Question: I have a problem with yellow leaves on my grapes and raspberries. Do you think dry spruce and pine needles as a mulch would help?

Answer: Yellow leaves is a common problem in eastern Idaho, not only on raspberries and grapes, but on many other plants including lawns. It is caused by our alkaline soil and water. The alkaline condition ties up iron, manganese, zinc and other nutrients so that plants are unable to get enough of them from the soil.

Shortage of iron is the primary cause of yellow leaves in our area. The typical symptom is light green to yellow leaves with dark green veins on the youngest leaves.

However, if the older leaves are yellow without green veins, the cause is most likely a shortage of nitrogen. This condition is much easier to cure by simply applying any fertilizer which contains nitrogen.

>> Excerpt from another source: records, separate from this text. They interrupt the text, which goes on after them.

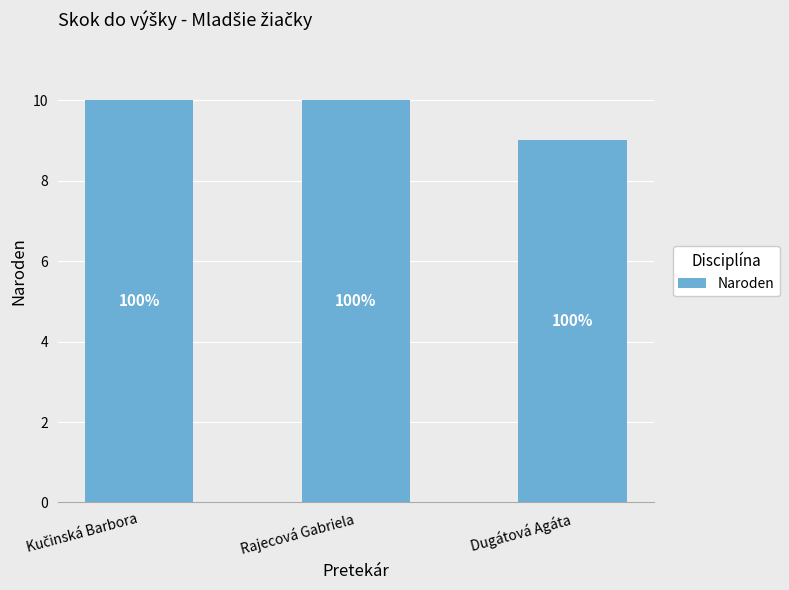

Between Rajecová Gabriela and Dugátová Agáta, which is larger?

Rajecová Gabriela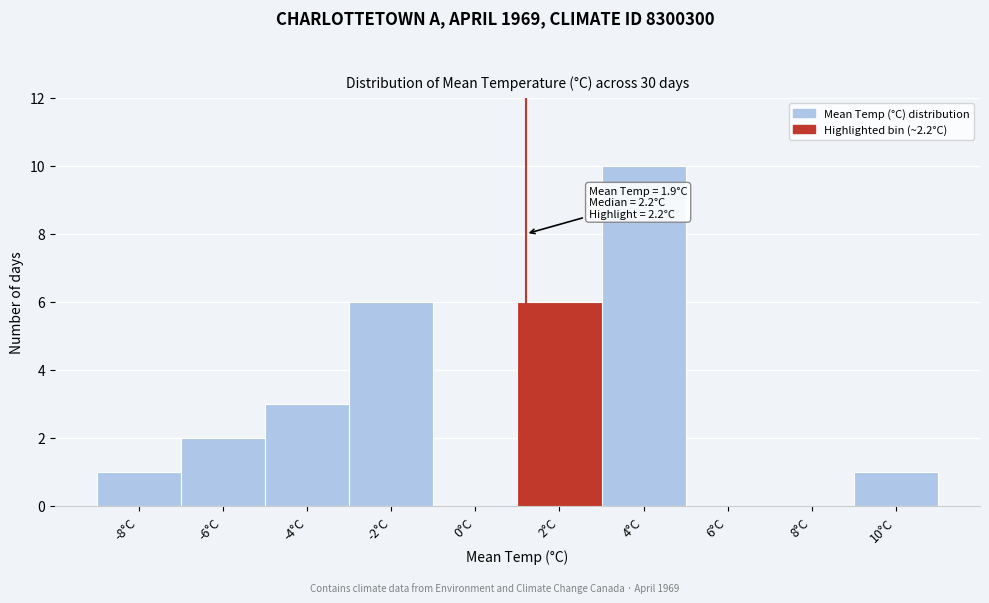

Reading left to right, what are all the values shown in this chart?

-8°C=1	-6°C=2	-4°C=3	-2°C=6	0°C=0	2°C=6	4°C=10	6°C=0	8°C=0	10°C=1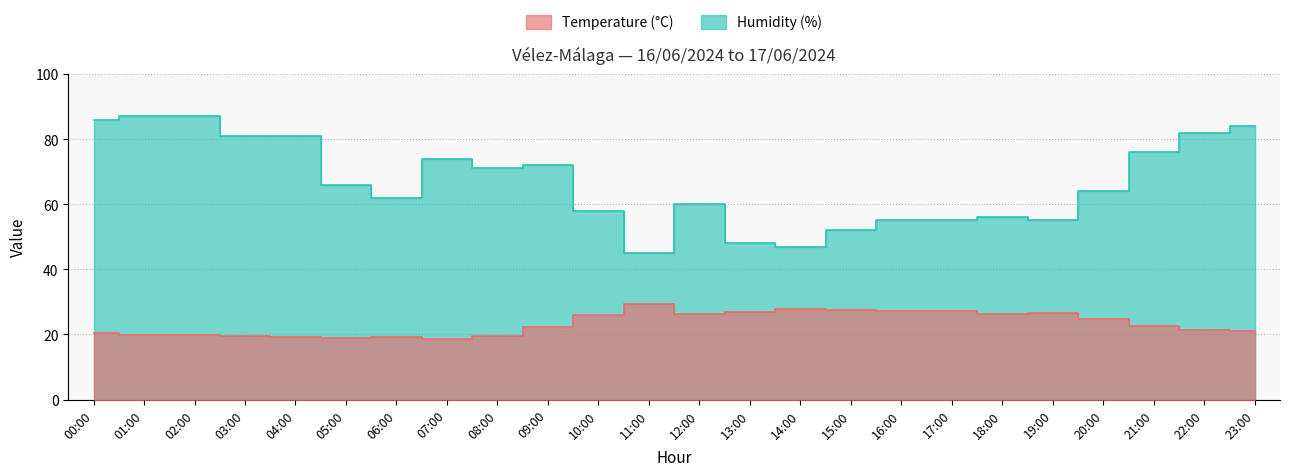

The value of Temperature (°C) at 18:00 is 46.0. True or false?

False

The best long term solution is to apply sulfur or supplements which contain sulfur and iron around the roots and cultivate them into the soil. This temporarily reduces the alkalinity so plant roots can obtain iron. However, irrigation with our alkaline water counteracts the change, so sulfur should be applied every year to sensitive plants. I also apply sulfur at least once every three years to almost everything. Whenever I plant something new, I mix sulfur into the soil. It requires at least one pound of sulfur per 100 square feet to make a difference. Three pounds can be used when mixing it with the top 6 to 8 inches of soil.

Another solution which gives more immediate results is to spray leaves and soil with ferrous iron sulfate or chelated compounds containing iron and other nutrients. The iron is absorbed through leaf pores before it can be made insoluble by the alkaline soil. Frequent reapplication is necessary—as often as once a week in extreme cases. Iron sulfate and iron chelate are usually only available from full service nurseries and garden stores.

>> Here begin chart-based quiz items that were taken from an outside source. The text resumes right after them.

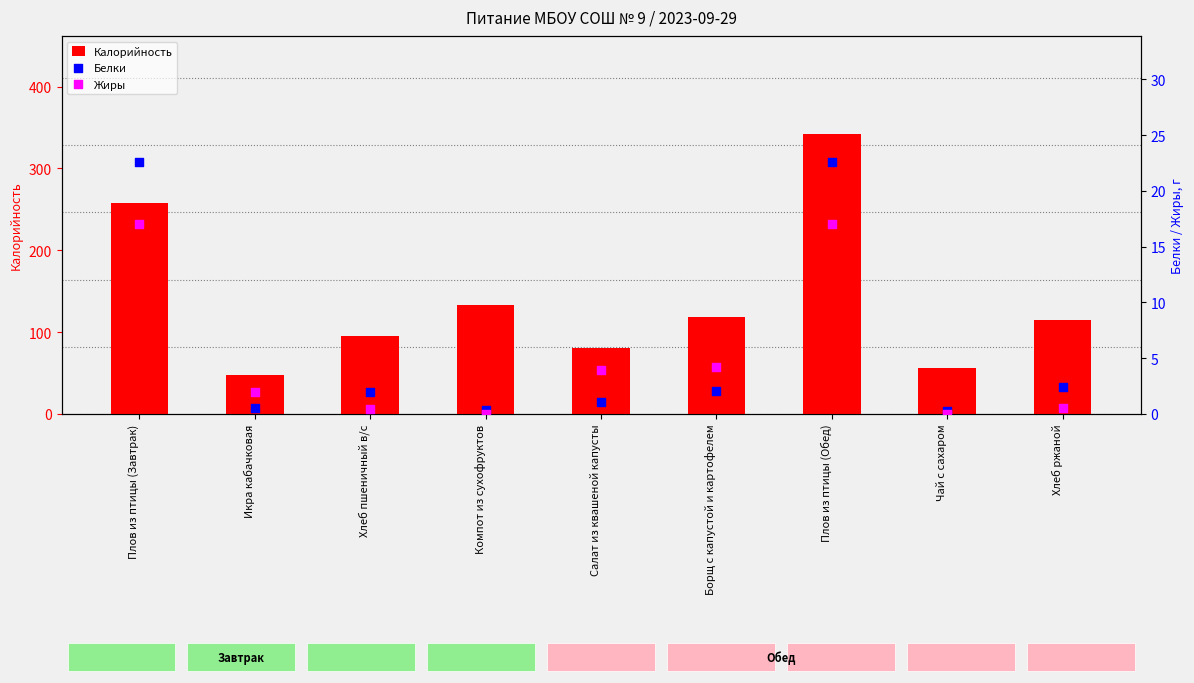

Which series reaches the maximum Y coordinate?

Калорийность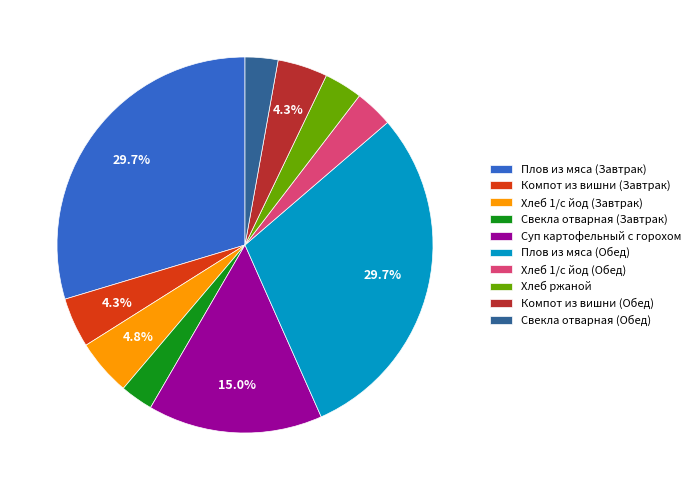

Does any single category account for the majority?

No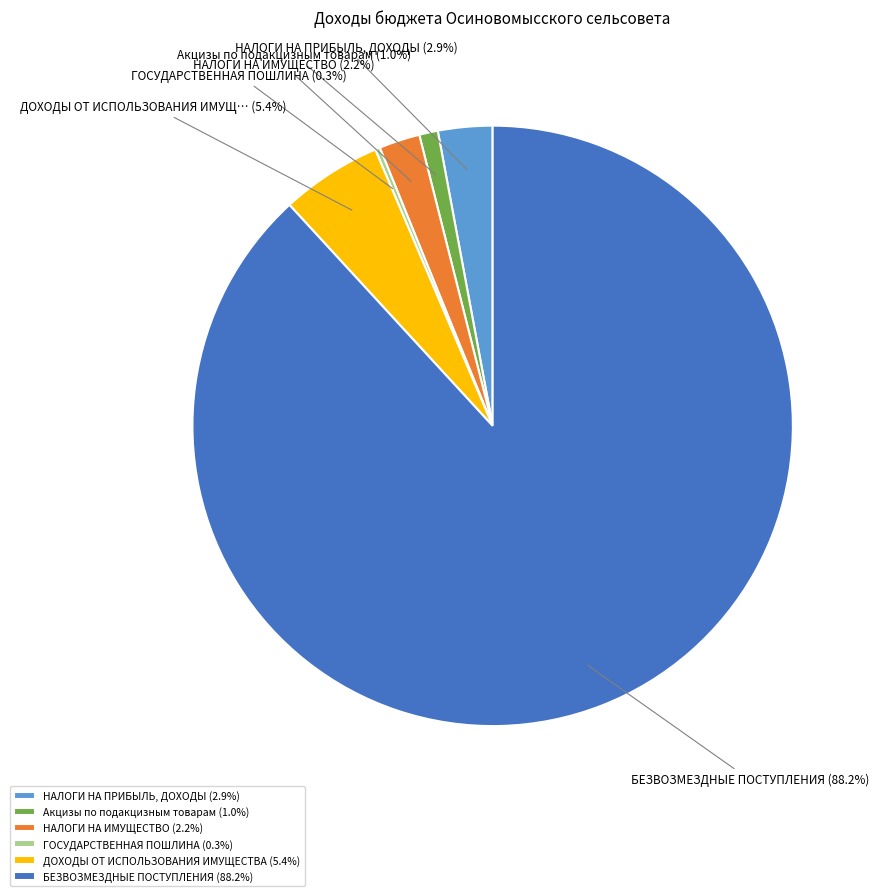

The БЕЗВОЗМЕЗДНЫЕ ПОСТУПЛЕНИЯ slice represents 94% of the pie. True or false?

False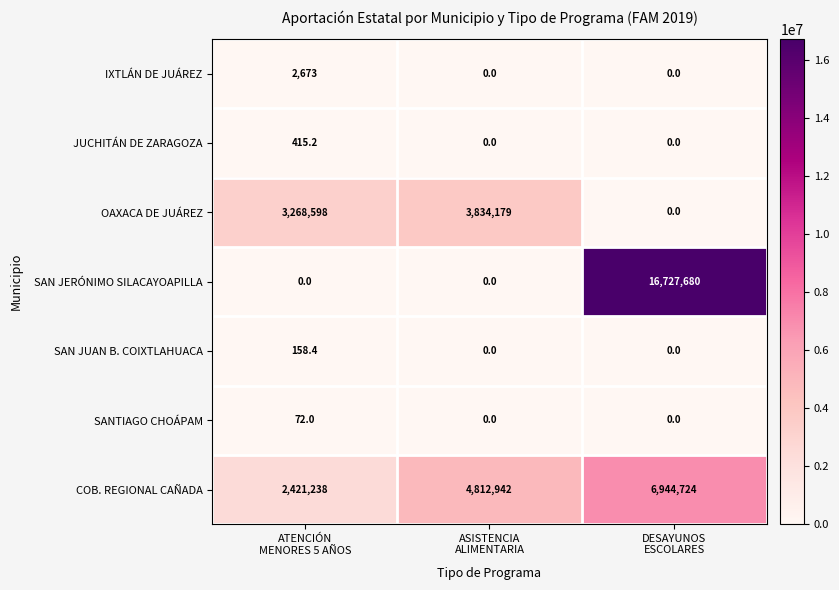

What is the total value across all series at DESAYUNOS
ESCOLARES?

23672404.0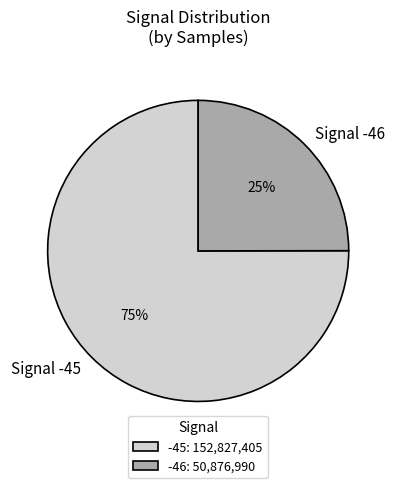

Is -45: 152,827,405 the majority of the pie?

Yes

Ammonium sulfate and most mixed fertilizers sold in our area contain sulfur. They will also have a limited impact on soil alkalinity. However, applying too much can have a detrimental effect on plants. One or two applications per season is sufficient.

Pine and spruce needles are also natural acidifying (alkaline reducing) agents. They can be incorporated into the soil when planting and used as mulch on top of the soil around plants. A thick mulch will also reduce weed growth.